As India attempts to reap the much-touted demographic dividend, the emerging longevity dividend raises concerns regarding the availability of socio-economic and employment support for older adults. Though older Indians contribute significantly to economic, political and social domains of emerging India, visibility in mainstream policies and entitlements is still found wanting.
Not only are older adults pushed to withdraw from the labour force due to age-restrictive employment practices, age-prejudiced hiring practices and undesirable en masse retirement policies but they also face significant difficulty in re-entering the labour force for safe and gainful employment. A substantial number of rural and poorer older adults end up participating in the labour force in relatively informal roles as a recourse to overcome abject poverty, to sustain themselves and not being viewed as dependent on others.
A considerable proportion of the older adult workforce in India is engaged in low-paid jobs with poor conditions of work in the informal sector. In a typical informal economy characterised by unequal power relations, unstated terms of employment and poor conditions of work, a high proportion of rural and poorer older adults’ labour force participation is concerning.
No protection
Older workers in informal economies are also not recognised, registered, regulated or protected under labour legislation and social protection. With informalisation and casualisation of employment, declines in the multi-generational family and corresponding familial support, and with notional social security provisions, there is growing evidence of precarity. The disadvantage is acute for older adults, more so for rural older adults, and older women — who face additional gendered disadvantages.
Age-discrimination is often associated with poorer physical and mental health, increased social isolation and loneliness, poorer quality of life and even premature death. Recognising that India is on the cusp of a longevity dividend, systematic public policy interventions that move away from homogenised interpretations of ageing to meaningful understandings reflecting the reality of ageing are necessary.

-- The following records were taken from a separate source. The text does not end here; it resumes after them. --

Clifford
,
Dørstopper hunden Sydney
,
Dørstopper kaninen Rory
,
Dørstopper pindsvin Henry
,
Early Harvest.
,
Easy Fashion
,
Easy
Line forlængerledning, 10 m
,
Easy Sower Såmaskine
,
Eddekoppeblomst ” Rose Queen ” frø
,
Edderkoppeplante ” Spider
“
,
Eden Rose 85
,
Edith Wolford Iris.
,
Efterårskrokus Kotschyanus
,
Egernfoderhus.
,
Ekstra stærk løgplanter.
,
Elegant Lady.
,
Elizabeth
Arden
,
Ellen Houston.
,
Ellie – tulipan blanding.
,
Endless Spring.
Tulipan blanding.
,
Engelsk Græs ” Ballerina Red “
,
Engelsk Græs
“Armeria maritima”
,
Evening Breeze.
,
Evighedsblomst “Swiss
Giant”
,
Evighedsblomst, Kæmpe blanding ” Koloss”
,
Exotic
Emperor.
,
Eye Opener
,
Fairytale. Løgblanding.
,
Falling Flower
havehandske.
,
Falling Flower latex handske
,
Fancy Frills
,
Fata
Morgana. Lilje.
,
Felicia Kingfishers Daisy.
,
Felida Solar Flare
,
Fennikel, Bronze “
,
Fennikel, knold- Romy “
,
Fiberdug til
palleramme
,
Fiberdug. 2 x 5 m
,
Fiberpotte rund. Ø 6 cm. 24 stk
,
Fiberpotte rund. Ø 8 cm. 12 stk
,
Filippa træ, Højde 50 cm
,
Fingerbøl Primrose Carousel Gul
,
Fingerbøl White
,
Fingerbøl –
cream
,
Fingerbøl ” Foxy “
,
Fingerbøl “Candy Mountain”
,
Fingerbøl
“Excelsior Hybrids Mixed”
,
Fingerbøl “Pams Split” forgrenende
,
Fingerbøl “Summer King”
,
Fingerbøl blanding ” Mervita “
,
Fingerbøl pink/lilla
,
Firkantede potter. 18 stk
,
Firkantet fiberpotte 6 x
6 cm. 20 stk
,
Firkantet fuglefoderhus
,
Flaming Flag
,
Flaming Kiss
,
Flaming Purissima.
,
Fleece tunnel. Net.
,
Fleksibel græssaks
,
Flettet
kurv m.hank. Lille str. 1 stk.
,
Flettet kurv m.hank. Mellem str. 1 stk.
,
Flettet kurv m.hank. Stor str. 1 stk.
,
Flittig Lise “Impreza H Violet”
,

The onus is to design and implement policies that are age-inclusive, equitable and supportive to older adults to experience healthy and productive ageing, enabling individual autonomy, well-being and a decent quality of life. Labour force participation in such cases is driven more by the need to earn rather than choice.

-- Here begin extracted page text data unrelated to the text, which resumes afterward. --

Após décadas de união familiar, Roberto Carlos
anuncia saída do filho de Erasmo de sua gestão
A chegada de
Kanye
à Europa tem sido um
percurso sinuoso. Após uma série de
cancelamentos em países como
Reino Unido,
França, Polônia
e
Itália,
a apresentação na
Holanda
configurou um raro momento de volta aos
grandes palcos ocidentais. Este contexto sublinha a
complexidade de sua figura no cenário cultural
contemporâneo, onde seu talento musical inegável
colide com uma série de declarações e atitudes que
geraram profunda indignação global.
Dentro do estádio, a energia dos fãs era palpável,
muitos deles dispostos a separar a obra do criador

Social security programmes for older adults are usually social pensions and characterised by poor utilisation levels reflecting information asymmetry, issues in access, lack of awareness and sufficiency of these pensions. Social support and social inclusion along with training and capacity building programmes that re-skill and re-train older adult workers to obtain safe and gainful employment in an age-friendly society are the need of the hour.

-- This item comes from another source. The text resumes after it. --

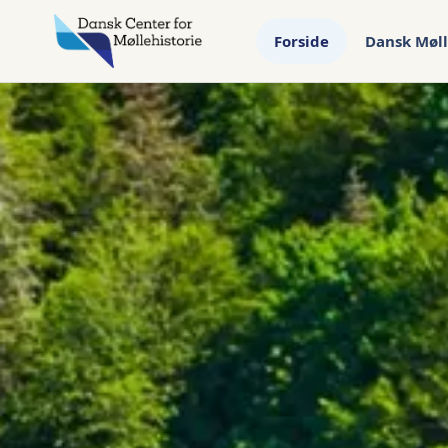
Forside
Dansk Møll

Improving awareness on social security schemes and enabling hassle-free access and utilisation are useful as we comprehend longer work lives. Re-thinking the working age definition to accommodate the longevity dividend are emerging thought frames. A significant policy shift would be to re-align the argument for productive and active ageing from a needs-based approach, where older adults are perceived as passive targets, to a rights-based approach that ensures independence, agency, identity, enhances active and productive engagement and promises self-fulfilment for older adults in India.